The very first day of competition,was a practice day. This means that you had almost the whole day to make sure your robot worked. This day is very useful, because it gives you the opportunity to fine-tune and continue coding. This day also featured the first guest speaker: Sharlene Flesher. She works at Stanford University with the brain and robots. She plays with monkey’s at gets the monkeys brain to control a robotic arm. This research helped them create robotic arms for people with disabilities. She also spent a fair amount of time talking about women in the field of robotics. She encourages it and wants to ensure that the numbers grow.
The first real day of competition is the second day. It begins seeding. The objective of seeding is to score as many points as you can over 3 rounds. The better you do in seeding, the higher bracket you get in a future round of the competition. Once you finish seeding, double seeding begins. Double seeding is the same as normal seeding except you are competing against another team. These two rounds of competition are very crucial to your success.
Double seeding continues into the third day. It has a total of three rounds. The main thing to do that day is paper sessions. These give the kids and adults at the conference to help people with important information to help there robots succeed. They are all slideshows written by the people at the conference. One that I found particularly interesting was one about how to get a Create to line follow. By Create, I mean a Roomba Create that you can use as a vacuum. Line following is a form of code that will get your robot to follow a black-line, until it reaches its destination, the end of the black line. The presentation showed easier ways to program a Create to do this because it can be really difficult. It also showed some of the issues you might be running into in your program and how to fix it. The second guest speaker of the week was Andra Keay, a woman from New Zealand that now works in Silicon Valley. She spent most of the time talking about the robotics of the future. Technology 1.0, is the very basic ideas. Telegraphs and basic phones and the first Model T cars. She says that right now, we are in Technology 2.0. She describes Technology 3.0 as a time of truly smart robots. Robots that don’t need humans to operate, or just robots that are safe to be around humans. Technology 1.0 featured a lot of robots to dangerous to be around the general population. Technology 2.0 is slightly safer, but with technology 3.0, robots will be completely safe around all humans.

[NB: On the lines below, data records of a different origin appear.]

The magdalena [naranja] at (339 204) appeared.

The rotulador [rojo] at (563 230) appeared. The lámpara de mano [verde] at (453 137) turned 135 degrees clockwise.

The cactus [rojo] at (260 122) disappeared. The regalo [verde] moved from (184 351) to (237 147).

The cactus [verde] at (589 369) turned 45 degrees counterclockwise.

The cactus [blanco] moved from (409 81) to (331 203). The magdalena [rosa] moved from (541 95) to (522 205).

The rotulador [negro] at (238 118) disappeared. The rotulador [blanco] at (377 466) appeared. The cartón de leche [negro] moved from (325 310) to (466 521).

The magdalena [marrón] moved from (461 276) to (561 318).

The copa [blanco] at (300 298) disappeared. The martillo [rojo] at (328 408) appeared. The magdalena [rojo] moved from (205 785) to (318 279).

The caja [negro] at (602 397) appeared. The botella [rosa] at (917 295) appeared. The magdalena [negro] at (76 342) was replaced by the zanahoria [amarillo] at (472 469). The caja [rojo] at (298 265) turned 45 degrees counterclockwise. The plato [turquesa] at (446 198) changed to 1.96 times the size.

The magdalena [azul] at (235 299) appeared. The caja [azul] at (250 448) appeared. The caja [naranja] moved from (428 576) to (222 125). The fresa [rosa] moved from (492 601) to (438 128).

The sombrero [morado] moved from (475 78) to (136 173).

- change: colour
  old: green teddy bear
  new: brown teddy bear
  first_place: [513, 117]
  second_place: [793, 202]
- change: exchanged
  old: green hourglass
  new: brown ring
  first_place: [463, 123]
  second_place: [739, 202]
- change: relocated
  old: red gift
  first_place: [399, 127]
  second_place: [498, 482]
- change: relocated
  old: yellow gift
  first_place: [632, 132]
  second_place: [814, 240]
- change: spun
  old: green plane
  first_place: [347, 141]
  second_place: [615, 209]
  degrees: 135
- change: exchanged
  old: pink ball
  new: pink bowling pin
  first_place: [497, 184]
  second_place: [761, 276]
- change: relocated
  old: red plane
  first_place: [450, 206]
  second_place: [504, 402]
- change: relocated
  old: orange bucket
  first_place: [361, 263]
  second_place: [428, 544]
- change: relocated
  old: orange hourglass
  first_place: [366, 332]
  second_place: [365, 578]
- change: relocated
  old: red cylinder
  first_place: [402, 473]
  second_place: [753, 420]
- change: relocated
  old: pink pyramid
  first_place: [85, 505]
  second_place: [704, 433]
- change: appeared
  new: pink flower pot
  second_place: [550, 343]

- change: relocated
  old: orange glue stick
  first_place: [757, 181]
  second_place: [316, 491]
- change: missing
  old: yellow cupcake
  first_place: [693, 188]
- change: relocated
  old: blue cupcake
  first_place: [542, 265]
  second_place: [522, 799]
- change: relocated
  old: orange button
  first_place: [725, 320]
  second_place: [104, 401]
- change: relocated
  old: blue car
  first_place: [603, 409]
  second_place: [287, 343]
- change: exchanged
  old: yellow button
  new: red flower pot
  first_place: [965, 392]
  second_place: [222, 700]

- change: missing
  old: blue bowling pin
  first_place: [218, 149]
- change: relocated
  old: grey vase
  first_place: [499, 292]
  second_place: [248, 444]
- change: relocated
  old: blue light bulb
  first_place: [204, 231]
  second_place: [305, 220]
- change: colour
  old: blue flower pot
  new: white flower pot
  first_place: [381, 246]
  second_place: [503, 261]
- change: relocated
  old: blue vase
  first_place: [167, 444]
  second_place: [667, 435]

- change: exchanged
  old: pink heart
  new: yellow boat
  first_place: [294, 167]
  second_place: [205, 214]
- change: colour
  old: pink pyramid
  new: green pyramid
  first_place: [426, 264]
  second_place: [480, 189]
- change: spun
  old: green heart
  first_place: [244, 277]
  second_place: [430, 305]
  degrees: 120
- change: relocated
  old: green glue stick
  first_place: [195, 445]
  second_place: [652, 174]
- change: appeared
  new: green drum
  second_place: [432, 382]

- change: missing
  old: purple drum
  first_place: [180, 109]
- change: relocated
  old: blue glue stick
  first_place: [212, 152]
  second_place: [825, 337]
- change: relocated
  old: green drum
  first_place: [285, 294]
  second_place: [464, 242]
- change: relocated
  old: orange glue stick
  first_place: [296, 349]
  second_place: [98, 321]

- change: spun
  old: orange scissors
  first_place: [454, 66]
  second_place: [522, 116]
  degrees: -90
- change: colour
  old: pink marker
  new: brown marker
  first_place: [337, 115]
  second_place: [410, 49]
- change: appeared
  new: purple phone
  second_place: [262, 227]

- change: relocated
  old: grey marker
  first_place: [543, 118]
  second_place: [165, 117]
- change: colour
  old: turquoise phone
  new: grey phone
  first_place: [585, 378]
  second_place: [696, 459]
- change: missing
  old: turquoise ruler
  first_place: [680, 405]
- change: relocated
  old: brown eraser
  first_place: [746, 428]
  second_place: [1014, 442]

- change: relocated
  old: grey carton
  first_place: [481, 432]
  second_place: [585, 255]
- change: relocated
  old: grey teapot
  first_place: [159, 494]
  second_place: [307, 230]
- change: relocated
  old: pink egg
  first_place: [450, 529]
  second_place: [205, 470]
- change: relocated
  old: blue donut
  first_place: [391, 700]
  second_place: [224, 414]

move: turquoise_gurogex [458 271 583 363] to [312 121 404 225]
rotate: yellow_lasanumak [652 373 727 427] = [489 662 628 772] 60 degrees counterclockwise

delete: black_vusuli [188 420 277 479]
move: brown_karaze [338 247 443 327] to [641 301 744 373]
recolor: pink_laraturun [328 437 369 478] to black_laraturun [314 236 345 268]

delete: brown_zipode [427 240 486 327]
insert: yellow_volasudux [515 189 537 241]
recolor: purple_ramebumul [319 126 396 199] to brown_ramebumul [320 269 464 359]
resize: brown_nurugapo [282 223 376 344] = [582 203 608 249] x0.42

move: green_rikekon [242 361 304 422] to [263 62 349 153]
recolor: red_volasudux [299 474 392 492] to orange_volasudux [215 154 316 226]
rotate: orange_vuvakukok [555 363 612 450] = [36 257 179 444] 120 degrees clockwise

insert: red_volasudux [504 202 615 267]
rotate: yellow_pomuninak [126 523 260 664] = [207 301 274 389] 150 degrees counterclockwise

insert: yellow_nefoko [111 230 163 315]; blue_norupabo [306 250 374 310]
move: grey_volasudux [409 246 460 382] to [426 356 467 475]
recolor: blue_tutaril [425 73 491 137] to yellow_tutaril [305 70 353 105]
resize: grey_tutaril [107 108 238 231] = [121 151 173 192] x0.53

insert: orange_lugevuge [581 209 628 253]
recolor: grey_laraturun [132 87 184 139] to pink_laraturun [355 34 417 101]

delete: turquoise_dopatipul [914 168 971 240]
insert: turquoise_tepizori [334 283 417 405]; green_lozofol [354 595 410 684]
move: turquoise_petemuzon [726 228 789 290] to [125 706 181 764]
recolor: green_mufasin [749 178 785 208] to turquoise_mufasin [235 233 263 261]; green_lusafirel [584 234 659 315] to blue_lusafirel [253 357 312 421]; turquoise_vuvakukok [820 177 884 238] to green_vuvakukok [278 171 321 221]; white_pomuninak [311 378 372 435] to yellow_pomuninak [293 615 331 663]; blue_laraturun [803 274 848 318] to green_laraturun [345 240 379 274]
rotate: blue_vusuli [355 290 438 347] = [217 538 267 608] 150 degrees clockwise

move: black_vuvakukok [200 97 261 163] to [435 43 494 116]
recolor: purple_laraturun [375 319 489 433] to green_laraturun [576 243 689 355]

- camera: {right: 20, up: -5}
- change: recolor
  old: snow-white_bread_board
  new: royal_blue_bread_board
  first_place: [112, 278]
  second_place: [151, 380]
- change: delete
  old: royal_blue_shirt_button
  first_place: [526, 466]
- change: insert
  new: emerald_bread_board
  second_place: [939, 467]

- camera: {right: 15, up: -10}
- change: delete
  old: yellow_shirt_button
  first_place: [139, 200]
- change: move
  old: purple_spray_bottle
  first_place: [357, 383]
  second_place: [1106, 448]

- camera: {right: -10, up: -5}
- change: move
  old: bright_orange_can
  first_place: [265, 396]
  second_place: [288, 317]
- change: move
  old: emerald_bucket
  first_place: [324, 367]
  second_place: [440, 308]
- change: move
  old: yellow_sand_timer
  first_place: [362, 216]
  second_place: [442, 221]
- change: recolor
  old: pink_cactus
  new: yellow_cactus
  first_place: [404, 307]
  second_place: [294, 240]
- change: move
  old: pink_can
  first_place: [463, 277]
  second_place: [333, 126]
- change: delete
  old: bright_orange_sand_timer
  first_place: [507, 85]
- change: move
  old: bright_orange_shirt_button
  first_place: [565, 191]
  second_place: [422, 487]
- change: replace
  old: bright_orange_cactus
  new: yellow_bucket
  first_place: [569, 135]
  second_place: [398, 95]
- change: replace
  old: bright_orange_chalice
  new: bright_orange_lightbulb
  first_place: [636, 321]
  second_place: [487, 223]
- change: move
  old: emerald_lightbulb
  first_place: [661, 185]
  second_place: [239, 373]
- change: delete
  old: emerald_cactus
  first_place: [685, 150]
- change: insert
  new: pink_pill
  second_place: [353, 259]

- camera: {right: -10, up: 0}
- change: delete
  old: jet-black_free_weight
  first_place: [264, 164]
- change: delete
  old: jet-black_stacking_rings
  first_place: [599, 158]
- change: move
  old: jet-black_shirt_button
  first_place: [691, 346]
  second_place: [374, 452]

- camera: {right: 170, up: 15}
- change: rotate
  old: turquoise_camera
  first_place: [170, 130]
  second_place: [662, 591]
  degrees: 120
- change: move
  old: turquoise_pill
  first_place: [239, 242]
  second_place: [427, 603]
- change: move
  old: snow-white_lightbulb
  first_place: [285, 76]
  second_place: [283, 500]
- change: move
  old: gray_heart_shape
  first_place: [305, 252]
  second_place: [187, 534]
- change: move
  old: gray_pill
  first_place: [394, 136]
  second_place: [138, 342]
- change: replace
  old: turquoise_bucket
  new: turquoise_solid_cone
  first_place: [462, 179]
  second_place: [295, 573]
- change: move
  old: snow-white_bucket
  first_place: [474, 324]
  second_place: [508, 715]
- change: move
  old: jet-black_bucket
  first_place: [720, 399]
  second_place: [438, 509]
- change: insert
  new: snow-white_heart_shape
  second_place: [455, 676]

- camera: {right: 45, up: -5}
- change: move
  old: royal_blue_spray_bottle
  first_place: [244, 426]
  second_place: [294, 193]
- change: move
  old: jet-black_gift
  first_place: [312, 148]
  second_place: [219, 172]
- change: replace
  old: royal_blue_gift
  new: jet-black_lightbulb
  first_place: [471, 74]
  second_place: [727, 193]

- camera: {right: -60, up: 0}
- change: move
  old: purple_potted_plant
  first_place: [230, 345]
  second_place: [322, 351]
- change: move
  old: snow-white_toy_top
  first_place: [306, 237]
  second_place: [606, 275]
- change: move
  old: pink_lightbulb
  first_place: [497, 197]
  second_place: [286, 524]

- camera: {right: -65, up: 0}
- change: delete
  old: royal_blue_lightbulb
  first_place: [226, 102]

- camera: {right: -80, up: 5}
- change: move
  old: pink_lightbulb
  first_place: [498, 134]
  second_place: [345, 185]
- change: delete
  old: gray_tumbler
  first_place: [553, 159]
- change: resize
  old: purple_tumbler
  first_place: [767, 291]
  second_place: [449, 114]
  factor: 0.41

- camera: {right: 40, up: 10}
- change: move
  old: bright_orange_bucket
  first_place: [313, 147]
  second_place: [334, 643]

The next day is mechanical workshops. These workshops help you with the design process. They are lead by one person, and your table has to create a claw that matches their description. It is a really good team-building exercise, especially if you are at a table with people you don’t know. The final guest speaker, was Mateo Salvatto,CEO of Asteroid, a startup that uses technology to create a more inclusive world. He spoke about how robotics shaped his future in the best possible way. Robotics helped him be able to travel to other countries and compete in competitions. He also talked about his app: Hablano. It is an app that helps people with hearing disabilities communicate with everyone. The final event of the day was double elimination. Here your scores from seeding matter. The lower the score the lower the bracket. However, this can be good. You are competing against teams with similar scores. You have 2 chances to be eliminated. Once you have been eliminated, your time in the competition is done, but it is really fun to support other teams.
On the final day, double elimination continues. Once it’s done, the awards are given. The number of awards your team could receive are mind boggling. You can win awards for your documentation, seeding, double elimination, and even for being a team spirit. This gives every team the opportunity to win something awesome. Once everything is settled, the after party happened. They fill a room with blow up activities to play on for hours.
This robotics experience is one of the greatest ways to spend a week. You make new friends and you learn something along the way. If you love robotics, then this is the thing to do.